▸ **ASSIGNMENT**: Where does the string "Jesús" appear in the records? Copy each line that holds it.

▸ **Records drawn from a dataset**:
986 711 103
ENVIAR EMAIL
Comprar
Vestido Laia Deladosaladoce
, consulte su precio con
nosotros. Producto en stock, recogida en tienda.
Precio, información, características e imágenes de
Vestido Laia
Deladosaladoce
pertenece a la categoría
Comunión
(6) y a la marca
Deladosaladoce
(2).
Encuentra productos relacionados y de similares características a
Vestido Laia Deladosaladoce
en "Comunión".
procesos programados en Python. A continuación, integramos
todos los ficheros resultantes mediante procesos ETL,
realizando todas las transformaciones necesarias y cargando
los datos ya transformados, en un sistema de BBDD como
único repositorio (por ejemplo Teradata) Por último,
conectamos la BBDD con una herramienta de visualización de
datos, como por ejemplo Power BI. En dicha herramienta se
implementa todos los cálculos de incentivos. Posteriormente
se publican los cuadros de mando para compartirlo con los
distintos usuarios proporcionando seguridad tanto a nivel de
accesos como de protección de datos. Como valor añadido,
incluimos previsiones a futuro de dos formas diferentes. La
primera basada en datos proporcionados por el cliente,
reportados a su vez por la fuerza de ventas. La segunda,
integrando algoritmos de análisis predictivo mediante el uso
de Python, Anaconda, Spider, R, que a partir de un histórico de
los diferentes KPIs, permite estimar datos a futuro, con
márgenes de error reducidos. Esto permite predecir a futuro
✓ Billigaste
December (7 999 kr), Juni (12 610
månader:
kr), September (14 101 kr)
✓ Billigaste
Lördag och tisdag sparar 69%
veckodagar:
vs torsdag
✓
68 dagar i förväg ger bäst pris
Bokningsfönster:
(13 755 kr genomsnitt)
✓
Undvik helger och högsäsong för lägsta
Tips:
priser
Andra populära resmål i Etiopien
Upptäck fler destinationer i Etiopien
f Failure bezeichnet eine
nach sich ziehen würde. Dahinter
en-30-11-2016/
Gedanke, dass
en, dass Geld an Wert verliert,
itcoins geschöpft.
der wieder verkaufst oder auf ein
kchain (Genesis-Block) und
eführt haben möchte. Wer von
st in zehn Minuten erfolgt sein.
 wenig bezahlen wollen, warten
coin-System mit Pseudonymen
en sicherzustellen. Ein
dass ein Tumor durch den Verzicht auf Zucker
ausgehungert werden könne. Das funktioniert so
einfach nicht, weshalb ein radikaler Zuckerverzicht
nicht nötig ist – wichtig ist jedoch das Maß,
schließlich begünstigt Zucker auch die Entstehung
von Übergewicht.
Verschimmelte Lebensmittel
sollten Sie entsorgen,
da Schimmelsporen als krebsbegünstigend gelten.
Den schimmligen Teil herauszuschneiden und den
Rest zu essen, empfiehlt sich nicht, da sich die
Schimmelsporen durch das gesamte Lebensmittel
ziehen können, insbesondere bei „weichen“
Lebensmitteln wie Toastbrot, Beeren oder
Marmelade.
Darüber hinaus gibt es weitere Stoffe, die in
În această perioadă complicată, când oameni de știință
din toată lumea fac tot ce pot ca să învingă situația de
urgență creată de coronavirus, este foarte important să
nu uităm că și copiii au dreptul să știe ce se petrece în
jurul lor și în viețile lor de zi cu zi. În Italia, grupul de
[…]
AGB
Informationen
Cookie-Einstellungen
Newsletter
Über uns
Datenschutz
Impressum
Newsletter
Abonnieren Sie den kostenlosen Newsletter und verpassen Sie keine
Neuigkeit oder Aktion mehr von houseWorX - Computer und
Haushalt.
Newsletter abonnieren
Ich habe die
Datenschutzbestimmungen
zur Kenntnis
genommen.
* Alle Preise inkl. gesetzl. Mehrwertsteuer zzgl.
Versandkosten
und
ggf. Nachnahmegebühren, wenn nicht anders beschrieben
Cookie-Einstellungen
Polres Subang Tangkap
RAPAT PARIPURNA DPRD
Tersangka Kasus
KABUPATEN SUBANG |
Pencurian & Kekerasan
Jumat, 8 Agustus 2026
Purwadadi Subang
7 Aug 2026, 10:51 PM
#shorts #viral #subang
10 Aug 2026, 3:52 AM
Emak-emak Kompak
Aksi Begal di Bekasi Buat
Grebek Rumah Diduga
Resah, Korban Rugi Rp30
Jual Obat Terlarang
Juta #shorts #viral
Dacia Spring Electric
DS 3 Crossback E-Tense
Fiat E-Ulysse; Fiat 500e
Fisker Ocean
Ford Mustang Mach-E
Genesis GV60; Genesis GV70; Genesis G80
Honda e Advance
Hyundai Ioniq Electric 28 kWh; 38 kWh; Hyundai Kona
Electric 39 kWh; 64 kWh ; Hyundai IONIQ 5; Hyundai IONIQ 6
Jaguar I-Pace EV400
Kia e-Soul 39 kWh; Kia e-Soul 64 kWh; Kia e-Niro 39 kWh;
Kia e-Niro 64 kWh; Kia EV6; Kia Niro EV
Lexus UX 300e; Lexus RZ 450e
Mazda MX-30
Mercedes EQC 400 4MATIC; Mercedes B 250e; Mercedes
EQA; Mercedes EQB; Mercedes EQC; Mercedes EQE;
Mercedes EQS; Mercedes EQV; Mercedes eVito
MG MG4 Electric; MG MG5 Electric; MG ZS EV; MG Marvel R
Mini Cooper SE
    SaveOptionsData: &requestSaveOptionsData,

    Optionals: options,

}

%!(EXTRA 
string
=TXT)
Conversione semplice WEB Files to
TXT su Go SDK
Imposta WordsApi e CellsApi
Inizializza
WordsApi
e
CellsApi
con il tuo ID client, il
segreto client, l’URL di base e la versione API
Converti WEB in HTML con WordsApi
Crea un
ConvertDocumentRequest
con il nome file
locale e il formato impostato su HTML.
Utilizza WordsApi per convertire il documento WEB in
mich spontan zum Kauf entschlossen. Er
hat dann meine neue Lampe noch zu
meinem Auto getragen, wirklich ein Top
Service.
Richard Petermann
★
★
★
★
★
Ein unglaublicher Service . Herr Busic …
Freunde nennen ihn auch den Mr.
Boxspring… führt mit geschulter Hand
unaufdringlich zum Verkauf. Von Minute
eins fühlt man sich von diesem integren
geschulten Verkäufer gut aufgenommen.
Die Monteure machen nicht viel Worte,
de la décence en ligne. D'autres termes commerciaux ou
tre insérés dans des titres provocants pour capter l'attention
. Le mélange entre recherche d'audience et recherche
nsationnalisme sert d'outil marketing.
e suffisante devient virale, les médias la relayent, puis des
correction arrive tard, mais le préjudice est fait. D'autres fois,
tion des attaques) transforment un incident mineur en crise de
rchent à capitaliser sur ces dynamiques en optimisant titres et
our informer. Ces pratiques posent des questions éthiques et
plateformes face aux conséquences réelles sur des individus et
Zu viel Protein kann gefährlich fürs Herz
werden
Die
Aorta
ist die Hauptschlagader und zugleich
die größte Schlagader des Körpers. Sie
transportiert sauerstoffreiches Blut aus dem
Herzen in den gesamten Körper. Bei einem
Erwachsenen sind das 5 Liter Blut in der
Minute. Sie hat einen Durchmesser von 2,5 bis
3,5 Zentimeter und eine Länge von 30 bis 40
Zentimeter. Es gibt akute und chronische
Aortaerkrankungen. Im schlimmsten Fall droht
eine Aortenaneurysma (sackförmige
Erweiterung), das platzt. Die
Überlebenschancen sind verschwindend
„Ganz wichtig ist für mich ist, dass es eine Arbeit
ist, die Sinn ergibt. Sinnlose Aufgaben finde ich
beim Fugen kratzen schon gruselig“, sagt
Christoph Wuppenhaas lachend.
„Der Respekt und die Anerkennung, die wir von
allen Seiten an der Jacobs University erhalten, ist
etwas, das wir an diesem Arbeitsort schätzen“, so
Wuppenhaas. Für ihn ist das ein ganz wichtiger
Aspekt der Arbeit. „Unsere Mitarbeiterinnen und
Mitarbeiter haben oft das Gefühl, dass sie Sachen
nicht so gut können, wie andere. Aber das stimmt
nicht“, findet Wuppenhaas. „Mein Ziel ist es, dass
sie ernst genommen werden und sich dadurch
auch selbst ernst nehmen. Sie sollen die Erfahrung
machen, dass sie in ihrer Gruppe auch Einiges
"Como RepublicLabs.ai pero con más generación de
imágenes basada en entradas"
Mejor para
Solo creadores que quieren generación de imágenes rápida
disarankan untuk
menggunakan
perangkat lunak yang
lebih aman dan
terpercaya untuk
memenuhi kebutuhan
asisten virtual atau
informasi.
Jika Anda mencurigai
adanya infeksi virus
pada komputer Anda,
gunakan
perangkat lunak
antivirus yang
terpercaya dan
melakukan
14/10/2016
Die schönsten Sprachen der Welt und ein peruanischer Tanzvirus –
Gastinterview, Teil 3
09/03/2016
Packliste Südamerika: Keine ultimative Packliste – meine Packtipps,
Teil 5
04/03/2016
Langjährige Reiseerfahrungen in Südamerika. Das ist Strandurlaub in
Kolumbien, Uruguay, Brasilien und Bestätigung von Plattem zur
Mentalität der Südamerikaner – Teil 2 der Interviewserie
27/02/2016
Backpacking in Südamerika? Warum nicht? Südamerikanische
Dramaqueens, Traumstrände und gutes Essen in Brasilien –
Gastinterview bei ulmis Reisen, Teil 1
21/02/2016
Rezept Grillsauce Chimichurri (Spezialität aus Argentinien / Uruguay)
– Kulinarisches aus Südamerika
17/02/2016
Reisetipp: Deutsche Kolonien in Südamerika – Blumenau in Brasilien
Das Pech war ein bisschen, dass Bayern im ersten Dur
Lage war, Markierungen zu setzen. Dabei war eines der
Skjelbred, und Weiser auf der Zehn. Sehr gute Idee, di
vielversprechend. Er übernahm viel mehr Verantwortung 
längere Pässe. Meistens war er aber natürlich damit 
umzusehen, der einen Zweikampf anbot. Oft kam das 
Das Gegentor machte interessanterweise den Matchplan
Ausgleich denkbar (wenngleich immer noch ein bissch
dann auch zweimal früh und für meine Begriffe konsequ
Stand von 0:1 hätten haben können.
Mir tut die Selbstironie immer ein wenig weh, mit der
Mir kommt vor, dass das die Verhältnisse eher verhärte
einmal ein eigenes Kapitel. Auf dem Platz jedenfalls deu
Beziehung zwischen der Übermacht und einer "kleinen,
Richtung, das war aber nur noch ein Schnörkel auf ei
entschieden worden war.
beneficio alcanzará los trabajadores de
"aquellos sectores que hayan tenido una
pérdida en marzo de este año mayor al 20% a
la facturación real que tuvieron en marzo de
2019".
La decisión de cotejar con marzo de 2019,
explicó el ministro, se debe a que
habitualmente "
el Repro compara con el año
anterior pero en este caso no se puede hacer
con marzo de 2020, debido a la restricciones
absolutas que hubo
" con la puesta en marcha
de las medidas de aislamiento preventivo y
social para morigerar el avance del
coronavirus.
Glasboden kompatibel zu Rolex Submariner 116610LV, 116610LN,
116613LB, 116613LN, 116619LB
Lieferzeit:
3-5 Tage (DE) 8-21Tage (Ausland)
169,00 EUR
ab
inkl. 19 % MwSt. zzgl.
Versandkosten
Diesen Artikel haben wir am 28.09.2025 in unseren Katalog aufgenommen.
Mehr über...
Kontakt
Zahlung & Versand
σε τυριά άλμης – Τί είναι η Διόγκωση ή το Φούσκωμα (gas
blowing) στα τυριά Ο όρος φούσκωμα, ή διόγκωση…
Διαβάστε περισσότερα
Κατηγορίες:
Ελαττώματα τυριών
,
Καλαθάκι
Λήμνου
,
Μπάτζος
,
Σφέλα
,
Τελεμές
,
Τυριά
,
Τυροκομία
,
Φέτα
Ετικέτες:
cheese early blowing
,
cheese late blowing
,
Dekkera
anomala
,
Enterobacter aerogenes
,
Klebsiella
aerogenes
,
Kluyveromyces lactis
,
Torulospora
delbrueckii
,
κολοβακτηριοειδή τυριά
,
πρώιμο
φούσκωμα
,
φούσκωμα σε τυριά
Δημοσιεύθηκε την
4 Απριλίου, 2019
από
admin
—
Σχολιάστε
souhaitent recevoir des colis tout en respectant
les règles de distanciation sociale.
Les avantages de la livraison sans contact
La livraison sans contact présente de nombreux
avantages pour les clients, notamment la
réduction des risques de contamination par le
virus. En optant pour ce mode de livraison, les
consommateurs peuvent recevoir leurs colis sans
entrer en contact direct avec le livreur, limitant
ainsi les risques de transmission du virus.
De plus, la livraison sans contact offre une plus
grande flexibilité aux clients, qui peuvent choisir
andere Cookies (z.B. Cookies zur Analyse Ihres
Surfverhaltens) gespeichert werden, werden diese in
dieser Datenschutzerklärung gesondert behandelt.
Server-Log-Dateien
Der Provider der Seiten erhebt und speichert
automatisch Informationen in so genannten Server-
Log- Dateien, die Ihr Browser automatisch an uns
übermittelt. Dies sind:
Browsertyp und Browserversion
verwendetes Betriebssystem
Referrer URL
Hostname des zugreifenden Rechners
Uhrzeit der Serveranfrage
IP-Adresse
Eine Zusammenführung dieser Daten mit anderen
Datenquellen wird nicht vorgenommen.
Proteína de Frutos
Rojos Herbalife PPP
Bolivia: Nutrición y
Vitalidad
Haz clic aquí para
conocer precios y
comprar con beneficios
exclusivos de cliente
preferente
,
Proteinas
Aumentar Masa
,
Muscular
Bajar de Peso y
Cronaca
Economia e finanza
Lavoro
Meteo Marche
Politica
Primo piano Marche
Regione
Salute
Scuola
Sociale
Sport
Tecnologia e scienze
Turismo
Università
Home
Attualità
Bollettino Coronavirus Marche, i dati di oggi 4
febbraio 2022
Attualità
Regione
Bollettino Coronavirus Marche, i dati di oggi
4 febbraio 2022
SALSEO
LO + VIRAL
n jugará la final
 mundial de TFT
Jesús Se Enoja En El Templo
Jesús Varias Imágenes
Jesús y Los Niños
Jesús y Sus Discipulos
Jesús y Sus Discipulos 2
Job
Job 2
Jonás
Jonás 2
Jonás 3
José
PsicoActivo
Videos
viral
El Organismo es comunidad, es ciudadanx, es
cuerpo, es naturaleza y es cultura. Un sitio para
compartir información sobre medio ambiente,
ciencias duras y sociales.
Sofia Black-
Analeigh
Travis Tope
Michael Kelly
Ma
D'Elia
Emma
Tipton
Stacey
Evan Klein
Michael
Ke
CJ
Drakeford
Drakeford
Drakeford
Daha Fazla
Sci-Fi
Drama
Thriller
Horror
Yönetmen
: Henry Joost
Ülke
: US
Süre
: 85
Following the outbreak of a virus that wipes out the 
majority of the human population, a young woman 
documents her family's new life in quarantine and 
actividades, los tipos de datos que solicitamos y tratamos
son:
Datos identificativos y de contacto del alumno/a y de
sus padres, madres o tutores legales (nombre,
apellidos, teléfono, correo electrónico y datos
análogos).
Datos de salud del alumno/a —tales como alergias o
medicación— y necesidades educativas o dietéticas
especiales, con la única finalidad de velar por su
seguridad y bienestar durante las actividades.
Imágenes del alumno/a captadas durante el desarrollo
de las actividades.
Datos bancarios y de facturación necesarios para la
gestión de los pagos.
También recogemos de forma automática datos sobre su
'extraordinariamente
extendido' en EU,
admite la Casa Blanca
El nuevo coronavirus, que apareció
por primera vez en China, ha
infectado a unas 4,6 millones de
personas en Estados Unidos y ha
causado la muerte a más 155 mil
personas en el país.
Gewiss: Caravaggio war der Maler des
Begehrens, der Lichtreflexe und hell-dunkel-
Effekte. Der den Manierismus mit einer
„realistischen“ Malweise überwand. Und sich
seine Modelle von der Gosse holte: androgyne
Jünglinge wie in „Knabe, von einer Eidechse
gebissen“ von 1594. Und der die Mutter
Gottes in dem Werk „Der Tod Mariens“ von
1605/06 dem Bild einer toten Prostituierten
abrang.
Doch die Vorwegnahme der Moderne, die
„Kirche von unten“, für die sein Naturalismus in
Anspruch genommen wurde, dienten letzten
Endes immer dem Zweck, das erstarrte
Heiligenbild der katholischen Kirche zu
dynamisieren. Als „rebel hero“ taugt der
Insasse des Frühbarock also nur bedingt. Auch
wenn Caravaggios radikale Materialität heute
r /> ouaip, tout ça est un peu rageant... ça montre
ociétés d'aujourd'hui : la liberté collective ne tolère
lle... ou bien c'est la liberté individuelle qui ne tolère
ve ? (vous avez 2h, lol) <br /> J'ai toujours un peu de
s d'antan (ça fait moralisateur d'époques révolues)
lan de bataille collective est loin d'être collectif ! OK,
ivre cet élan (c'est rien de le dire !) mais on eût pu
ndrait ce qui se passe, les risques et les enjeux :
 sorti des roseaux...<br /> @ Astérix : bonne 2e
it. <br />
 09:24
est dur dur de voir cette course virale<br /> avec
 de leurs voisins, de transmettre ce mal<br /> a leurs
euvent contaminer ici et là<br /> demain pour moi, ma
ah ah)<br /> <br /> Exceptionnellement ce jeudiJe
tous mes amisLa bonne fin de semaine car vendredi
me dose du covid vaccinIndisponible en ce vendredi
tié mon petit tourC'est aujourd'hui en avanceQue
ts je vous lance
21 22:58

▸ **ANSWER TO THIS PROBLEM**:
Jesús Se Enoja En El Templo
Jesús Varias Imágenes
Jesús y Los Niños
Jesús y Sus Discipulos
Jesús y Sus Discipulos 2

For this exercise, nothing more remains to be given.